Task instructions | Please write out the rows from the first one through the line holding "8: (312, 133)", inclusive, changing "visible" to "present" and leaving all else unchanged.
* BEGIN Supplied data *
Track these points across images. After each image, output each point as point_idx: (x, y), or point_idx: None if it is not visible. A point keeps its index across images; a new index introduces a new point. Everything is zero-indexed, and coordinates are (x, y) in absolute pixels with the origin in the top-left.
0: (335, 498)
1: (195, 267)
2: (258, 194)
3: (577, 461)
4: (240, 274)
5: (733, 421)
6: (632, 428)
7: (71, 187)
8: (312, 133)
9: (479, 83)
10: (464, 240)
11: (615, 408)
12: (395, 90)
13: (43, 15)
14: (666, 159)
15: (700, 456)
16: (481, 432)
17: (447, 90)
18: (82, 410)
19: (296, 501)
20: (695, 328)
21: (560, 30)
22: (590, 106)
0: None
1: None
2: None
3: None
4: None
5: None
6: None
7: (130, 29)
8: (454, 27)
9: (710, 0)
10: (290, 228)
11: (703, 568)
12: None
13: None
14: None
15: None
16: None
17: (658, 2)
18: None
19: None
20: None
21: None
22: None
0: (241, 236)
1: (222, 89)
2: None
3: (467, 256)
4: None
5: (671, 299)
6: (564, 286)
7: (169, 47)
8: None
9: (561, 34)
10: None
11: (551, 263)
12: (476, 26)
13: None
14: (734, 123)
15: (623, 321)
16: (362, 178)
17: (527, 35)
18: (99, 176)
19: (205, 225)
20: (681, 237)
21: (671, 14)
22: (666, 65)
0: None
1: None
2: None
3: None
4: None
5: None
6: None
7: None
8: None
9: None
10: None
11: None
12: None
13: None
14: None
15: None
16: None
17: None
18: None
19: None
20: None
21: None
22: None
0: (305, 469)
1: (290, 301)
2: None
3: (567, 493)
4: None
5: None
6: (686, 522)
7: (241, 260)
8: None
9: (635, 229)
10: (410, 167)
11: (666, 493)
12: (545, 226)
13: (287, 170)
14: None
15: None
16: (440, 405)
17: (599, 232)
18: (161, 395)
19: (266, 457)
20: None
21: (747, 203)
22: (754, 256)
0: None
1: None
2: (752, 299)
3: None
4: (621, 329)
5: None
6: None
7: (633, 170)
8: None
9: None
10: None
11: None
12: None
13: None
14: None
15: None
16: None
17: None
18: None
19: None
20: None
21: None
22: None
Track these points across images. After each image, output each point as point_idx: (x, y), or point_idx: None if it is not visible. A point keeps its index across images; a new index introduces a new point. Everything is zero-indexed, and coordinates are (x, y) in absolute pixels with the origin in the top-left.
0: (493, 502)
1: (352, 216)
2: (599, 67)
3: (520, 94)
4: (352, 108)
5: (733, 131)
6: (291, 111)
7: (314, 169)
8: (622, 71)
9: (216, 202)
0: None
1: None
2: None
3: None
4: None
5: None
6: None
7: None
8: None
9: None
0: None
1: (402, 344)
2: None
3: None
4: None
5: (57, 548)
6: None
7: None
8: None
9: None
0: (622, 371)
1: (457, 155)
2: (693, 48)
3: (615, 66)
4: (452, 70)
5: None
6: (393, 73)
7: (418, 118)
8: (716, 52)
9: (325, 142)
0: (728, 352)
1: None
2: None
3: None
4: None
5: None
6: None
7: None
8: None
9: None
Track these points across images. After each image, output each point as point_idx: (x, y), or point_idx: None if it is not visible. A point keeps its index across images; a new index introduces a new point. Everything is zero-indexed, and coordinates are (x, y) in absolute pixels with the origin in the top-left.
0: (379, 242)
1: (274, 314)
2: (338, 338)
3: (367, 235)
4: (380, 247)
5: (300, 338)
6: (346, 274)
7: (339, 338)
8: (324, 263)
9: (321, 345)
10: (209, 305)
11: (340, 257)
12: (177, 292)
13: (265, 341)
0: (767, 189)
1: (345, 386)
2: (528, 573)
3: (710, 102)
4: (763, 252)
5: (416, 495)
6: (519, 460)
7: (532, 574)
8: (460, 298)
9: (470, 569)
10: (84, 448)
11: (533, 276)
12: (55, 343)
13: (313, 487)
* END Supplied data *
Exercise result |
Track these points across images. After each image, output each point as point_idx: (x, y), or point_idx: None if it is not present. A point keeps its index across images; a new index introduces a new point. Everything is zero-indexed, and coordinates are (x, y) in absolute pixels with the origin in the top-left.
0: (335, 498)
1: (195, 267)
2: (258, 194)
3: (577, 461)
4: (240, 274)
5: (733, 421)
6: (632, 428)
7: (71, 187)
8: (312, 133)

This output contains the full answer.